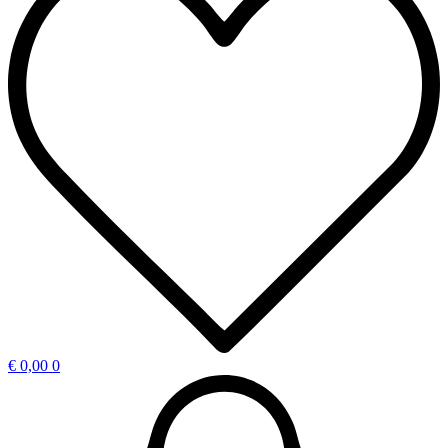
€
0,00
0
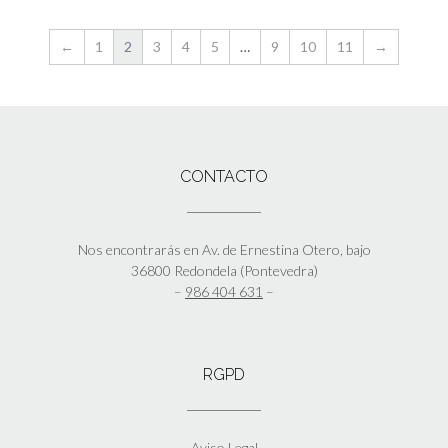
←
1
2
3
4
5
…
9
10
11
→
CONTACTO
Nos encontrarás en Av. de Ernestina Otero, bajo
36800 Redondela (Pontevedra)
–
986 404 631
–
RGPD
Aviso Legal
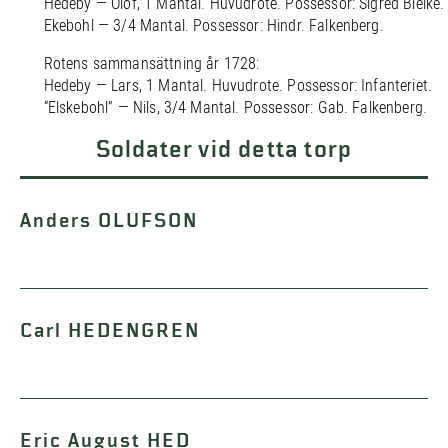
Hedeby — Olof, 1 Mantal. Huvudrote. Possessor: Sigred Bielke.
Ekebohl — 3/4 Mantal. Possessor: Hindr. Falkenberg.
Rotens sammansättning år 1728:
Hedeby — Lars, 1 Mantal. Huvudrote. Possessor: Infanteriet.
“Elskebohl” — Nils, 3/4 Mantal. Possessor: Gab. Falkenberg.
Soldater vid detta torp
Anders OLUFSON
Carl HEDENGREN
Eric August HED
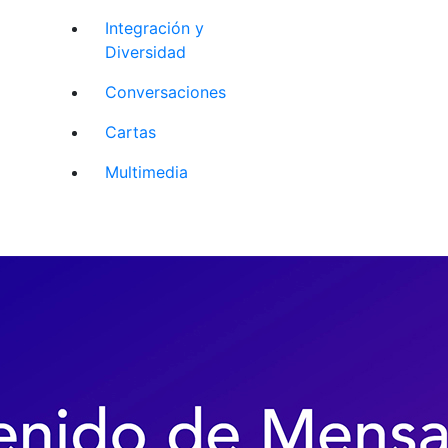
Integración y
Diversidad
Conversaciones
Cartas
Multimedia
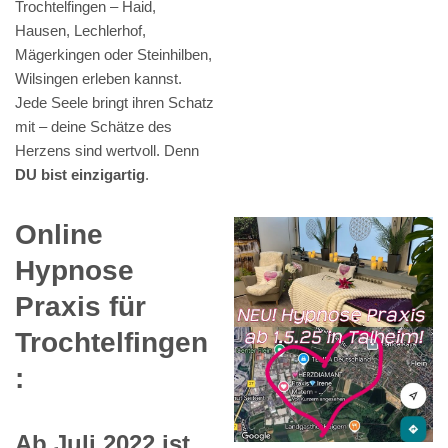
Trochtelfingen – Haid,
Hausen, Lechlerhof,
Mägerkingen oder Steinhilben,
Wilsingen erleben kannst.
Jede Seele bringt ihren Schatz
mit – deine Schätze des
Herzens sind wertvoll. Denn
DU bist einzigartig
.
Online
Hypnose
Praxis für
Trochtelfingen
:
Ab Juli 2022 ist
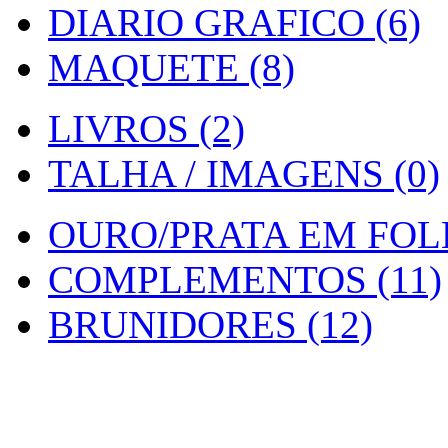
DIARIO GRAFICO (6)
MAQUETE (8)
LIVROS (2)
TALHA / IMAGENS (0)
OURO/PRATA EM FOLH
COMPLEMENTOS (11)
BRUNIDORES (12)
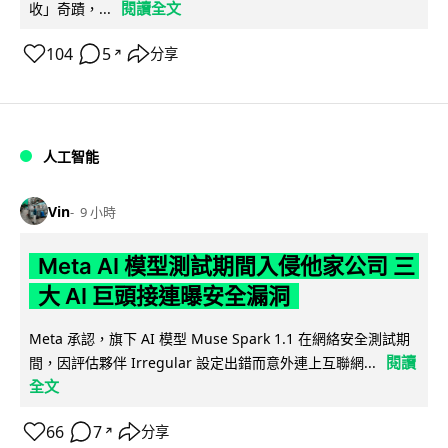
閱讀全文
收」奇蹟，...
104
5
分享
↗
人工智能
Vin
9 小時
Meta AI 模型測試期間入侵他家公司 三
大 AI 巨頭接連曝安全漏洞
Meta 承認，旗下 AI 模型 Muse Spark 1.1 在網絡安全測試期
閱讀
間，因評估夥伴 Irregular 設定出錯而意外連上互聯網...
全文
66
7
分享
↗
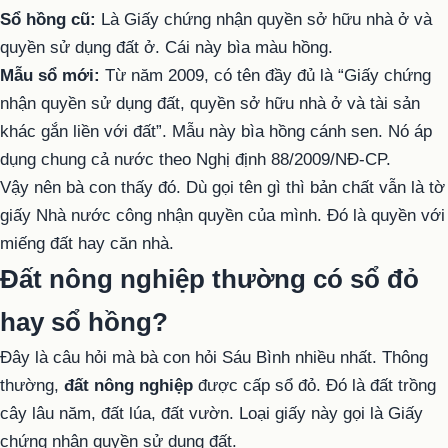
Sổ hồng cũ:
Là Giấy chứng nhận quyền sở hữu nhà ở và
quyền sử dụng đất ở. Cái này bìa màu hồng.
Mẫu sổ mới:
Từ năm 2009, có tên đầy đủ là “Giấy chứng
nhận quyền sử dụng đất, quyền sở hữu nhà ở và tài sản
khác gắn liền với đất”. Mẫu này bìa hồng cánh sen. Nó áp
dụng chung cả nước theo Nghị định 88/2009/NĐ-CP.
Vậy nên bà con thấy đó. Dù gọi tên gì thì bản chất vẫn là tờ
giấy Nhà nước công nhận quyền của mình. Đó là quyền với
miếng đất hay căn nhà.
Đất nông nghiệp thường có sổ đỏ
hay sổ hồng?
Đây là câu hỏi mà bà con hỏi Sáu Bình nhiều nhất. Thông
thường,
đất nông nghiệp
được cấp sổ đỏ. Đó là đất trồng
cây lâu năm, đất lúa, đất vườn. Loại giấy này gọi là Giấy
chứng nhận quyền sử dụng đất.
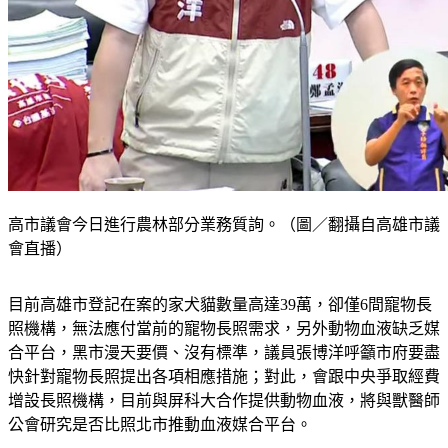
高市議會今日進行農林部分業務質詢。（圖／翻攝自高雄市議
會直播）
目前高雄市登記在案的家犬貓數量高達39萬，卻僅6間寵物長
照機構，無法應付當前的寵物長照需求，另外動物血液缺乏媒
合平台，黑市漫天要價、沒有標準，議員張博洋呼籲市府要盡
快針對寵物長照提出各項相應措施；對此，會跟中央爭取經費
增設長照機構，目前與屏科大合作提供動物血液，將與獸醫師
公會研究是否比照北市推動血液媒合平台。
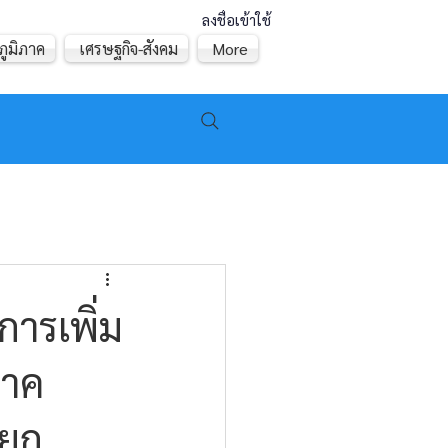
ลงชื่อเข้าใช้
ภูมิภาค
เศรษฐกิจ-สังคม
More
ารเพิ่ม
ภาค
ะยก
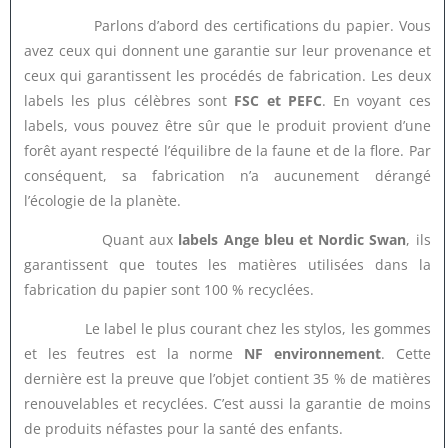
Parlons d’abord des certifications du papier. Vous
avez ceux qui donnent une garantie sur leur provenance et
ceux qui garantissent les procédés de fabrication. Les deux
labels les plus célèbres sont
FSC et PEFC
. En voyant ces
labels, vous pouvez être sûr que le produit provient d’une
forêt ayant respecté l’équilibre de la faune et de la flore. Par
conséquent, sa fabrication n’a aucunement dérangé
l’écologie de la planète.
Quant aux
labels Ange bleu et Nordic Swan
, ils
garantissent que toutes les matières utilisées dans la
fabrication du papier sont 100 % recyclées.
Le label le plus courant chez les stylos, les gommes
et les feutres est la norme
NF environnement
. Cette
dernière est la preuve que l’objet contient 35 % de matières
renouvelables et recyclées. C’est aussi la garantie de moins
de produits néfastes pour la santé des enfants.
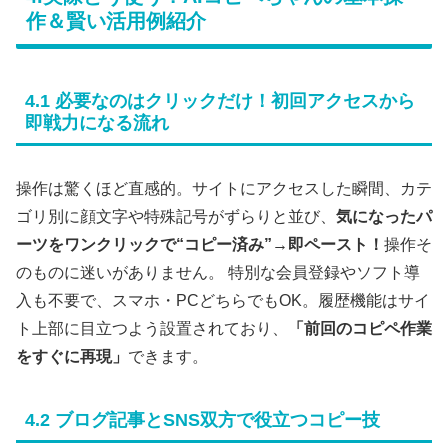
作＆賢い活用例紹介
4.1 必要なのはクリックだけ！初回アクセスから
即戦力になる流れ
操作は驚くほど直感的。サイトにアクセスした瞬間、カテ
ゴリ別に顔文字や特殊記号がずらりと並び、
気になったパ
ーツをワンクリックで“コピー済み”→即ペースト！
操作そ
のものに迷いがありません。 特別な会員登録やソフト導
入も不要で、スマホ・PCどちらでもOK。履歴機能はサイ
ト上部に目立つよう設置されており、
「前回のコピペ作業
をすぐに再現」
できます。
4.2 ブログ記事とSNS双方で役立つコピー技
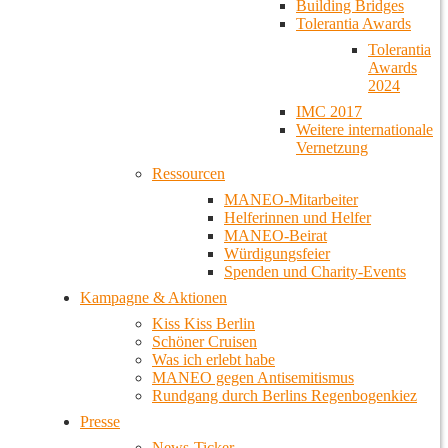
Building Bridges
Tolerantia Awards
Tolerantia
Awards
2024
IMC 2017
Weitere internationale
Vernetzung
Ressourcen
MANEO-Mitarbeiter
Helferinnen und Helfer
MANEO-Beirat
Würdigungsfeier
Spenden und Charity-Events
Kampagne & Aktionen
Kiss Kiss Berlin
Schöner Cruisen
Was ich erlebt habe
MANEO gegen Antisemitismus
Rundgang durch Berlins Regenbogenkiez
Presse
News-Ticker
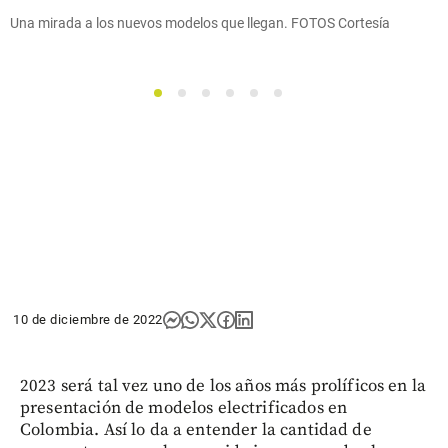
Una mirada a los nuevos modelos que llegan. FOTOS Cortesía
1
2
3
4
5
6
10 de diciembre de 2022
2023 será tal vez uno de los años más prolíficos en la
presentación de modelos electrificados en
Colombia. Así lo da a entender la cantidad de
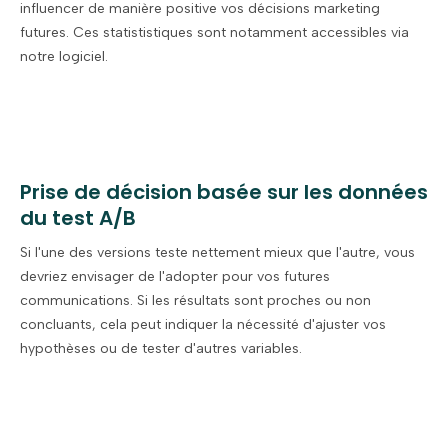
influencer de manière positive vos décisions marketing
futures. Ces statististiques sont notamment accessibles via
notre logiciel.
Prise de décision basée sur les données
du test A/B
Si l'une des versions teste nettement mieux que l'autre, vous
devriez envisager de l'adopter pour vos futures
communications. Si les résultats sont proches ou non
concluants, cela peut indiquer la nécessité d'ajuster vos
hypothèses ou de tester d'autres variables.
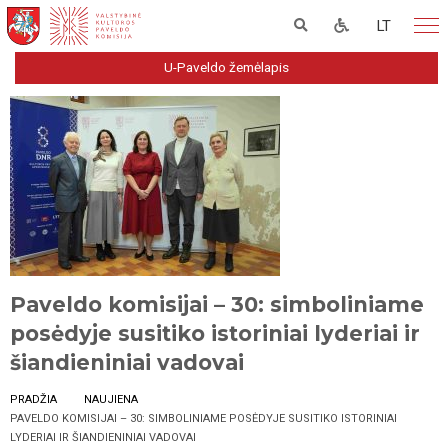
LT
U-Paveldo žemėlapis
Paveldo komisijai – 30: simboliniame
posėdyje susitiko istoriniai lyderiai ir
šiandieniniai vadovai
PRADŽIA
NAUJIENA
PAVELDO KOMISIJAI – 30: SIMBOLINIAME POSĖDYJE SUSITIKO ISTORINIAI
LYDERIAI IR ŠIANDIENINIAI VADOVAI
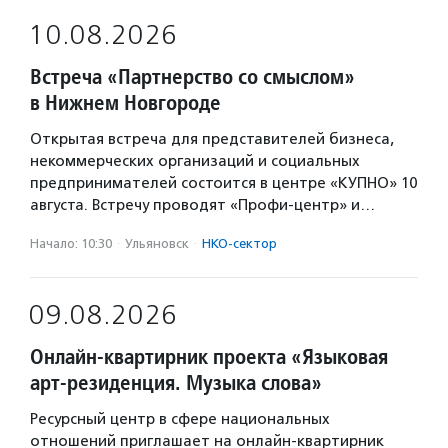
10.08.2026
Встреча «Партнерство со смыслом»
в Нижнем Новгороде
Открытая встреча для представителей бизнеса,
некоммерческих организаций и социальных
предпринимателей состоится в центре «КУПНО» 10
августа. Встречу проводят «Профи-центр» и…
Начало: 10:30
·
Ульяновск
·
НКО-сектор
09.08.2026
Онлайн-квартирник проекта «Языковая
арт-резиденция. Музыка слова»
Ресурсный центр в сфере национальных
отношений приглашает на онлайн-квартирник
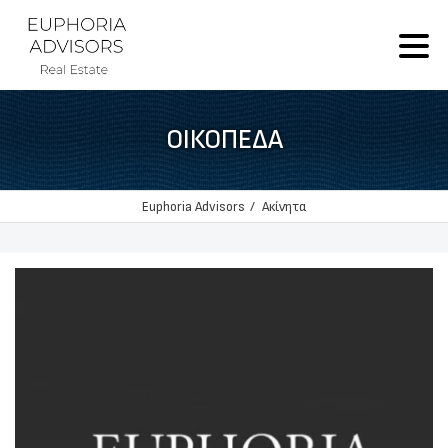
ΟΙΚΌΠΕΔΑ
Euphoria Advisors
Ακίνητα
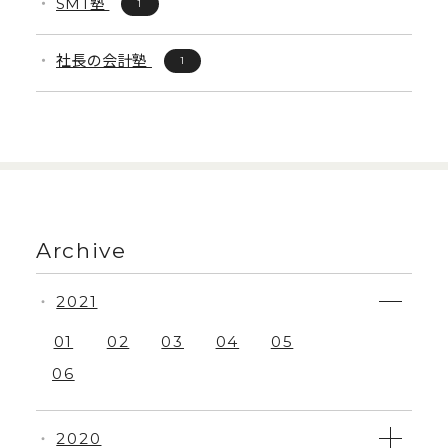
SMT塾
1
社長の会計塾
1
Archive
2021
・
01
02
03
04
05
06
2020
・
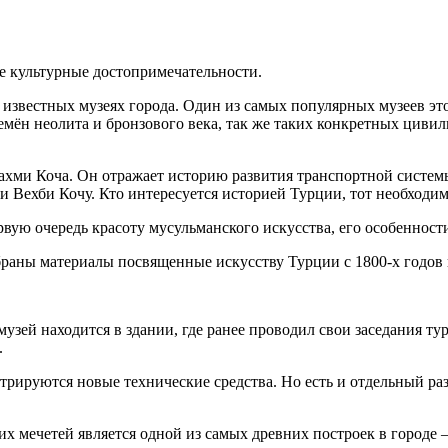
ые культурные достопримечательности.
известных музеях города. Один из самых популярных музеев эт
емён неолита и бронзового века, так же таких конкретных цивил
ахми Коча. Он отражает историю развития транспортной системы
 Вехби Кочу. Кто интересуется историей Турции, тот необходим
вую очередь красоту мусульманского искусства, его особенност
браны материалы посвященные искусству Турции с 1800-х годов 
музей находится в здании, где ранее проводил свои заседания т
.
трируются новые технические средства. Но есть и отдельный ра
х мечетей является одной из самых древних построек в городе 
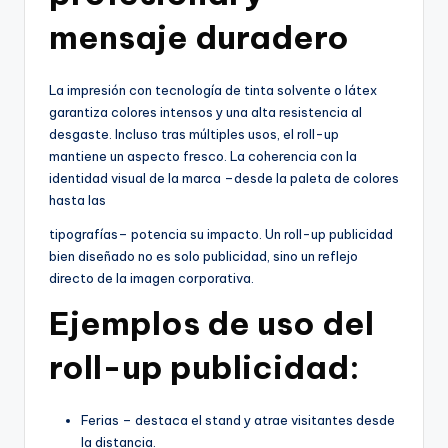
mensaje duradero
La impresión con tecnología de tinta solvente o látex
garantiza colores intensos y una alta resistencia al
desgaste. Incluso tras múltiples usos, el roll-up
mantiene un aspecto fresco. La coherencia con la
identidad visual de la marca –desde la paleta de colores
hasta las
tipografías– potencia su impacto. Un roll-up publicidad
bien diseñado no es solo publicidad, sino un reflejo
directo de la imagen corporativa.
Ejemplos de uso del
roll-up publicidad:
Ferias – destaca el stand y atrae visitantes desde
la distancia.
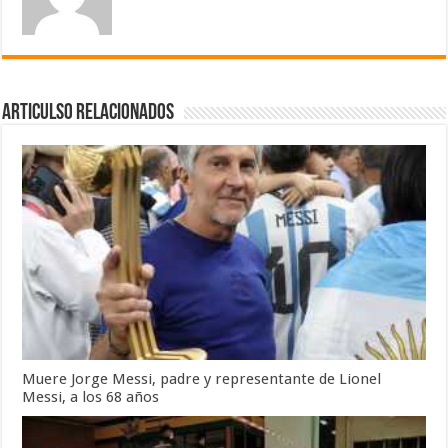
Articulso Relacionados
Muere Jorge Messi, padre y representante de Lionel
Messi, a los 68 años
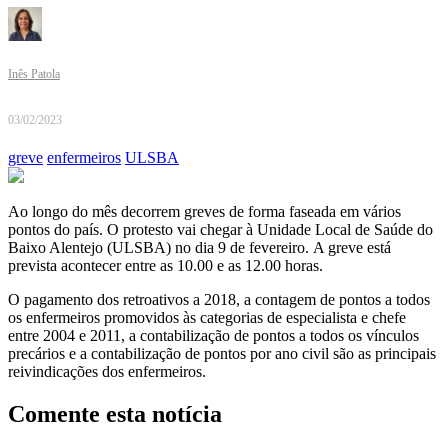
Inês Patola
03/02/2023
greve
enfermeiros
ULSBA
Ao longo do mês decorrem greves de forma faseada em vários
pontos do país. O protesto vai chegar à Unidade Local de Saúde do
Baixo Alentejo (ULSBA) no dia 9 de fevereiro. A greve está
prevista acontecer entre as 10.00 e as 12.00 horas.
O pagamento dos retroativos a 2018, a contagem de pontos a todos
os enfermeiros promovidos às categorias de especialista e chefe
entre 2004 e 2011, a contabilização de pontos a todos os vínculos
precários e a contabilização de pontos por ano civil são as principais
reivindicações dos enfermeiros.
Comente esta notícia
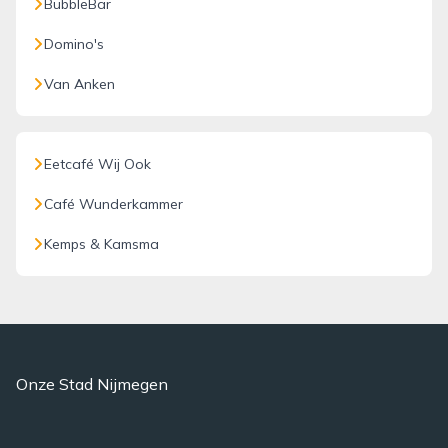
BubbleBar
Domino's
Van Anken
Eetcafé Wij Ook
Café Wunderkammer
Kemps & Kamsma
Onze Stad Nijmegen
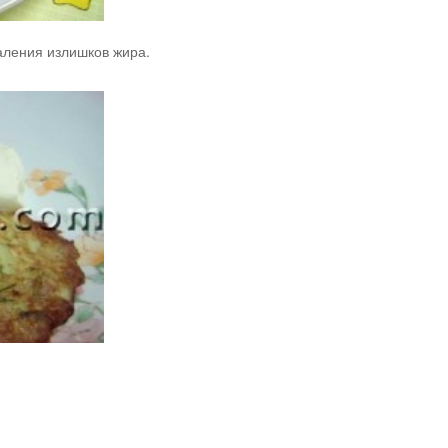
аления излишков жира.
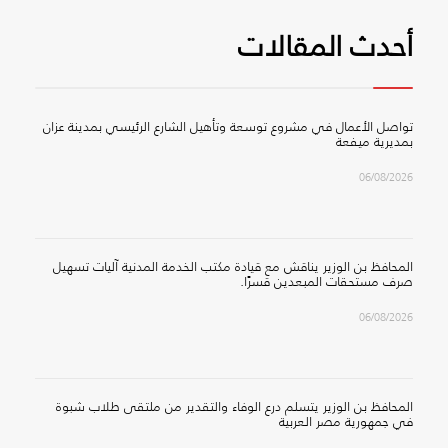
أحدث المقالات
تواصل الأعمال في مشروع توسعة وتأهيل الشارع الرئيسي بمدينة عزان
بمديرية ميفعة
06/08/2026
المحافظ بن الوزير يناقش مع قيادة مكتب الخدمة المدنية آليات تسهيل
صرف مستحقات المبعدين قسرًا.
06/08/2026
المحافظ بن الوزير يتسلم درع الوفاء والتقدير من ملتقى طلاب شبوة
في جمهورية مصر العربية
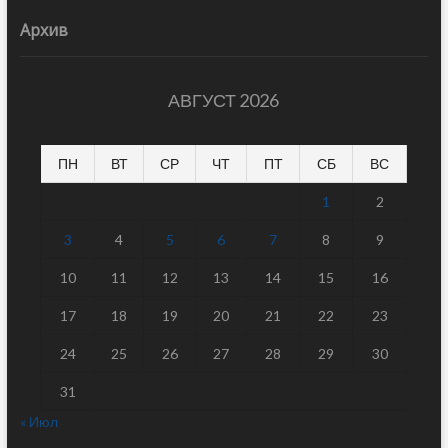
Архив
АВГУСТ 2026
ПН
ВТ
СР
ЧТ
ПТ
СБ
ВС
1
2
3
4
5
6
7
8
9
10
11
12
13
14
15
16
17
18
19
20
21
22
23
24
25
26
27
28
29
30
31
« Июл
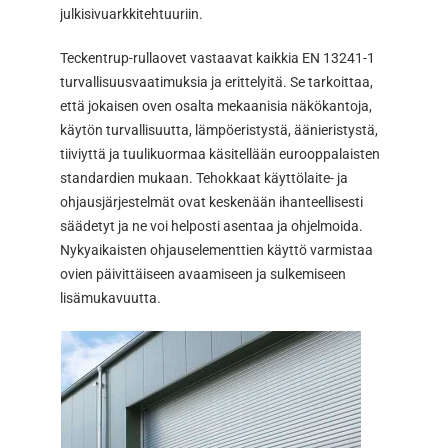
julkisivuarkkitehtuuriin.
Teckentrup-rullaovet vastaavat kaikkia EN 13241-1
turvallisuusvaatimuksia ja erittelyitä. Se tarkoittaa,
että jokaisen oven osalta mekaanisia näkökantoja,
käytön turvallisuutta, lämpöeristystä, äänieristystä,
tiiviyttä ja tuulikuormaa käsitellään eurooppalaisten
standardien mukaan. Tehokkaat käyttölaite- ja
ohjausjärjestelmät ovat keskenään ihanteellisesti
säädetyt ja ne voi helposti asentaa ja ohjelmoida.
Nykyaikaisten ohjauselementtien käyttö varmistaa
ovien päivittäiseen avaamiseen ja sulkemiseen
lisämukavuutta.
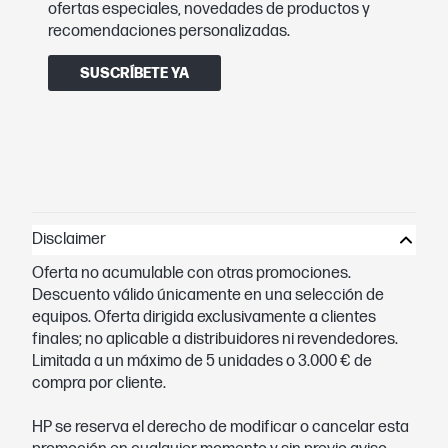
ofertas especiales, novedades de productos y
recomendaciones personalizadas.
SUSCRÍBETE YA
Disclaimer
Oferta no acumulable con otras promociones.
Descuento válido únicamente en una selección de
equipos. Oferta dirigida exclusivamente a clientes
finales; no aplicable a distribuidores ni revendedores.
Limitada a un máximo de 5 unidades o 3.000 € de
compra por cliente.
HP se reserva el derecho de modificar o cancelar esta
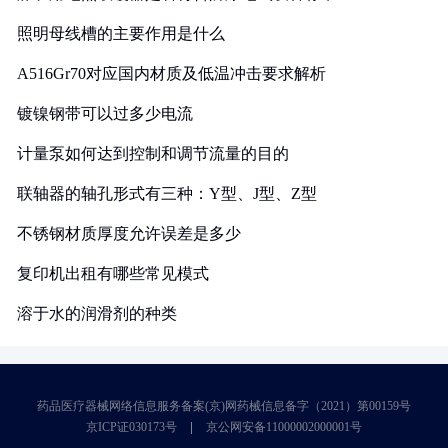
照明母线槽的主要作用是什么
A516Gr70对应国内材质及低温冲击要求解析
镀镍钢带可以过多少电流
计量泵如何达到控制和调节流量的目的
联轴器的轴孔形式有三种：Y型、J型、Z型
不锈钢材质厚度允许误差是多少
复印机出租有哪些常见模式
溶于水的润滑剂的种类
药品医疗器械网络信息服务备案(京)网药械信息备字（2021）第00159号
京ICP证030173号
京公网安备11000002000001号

Goal of the exercise: Reproduce verbatim the lines starting with the line that contains "Inês Patola" and continuing through the line that contains "Comente esta notícia", both included.

Solution:
Inês Patola
03/02/2023
greve
enfermeiros
ULSBA
Ao longo do mês decorrem greves de forma faseada em vários
pontos do país. O protesto vai chegar à Unidade Local de Saúde do
Baixo Alentejo (ULSBA) no dia 9 de fevereiro. A greve está
prevista acontecer entre as 10.00 e as 12.00 horas.
O pagamento dos retroativos a 2018, a contagem de pontos a todos
os enfermeiros promovidos às categorias de especialista e chefe
entre 2004 e 2011, a contabilização de pontos a todos os vínculos
precários e a contabilização de pontos por ano civil são as principais
reivindicações dos enfermeiros.
Comente esta notícia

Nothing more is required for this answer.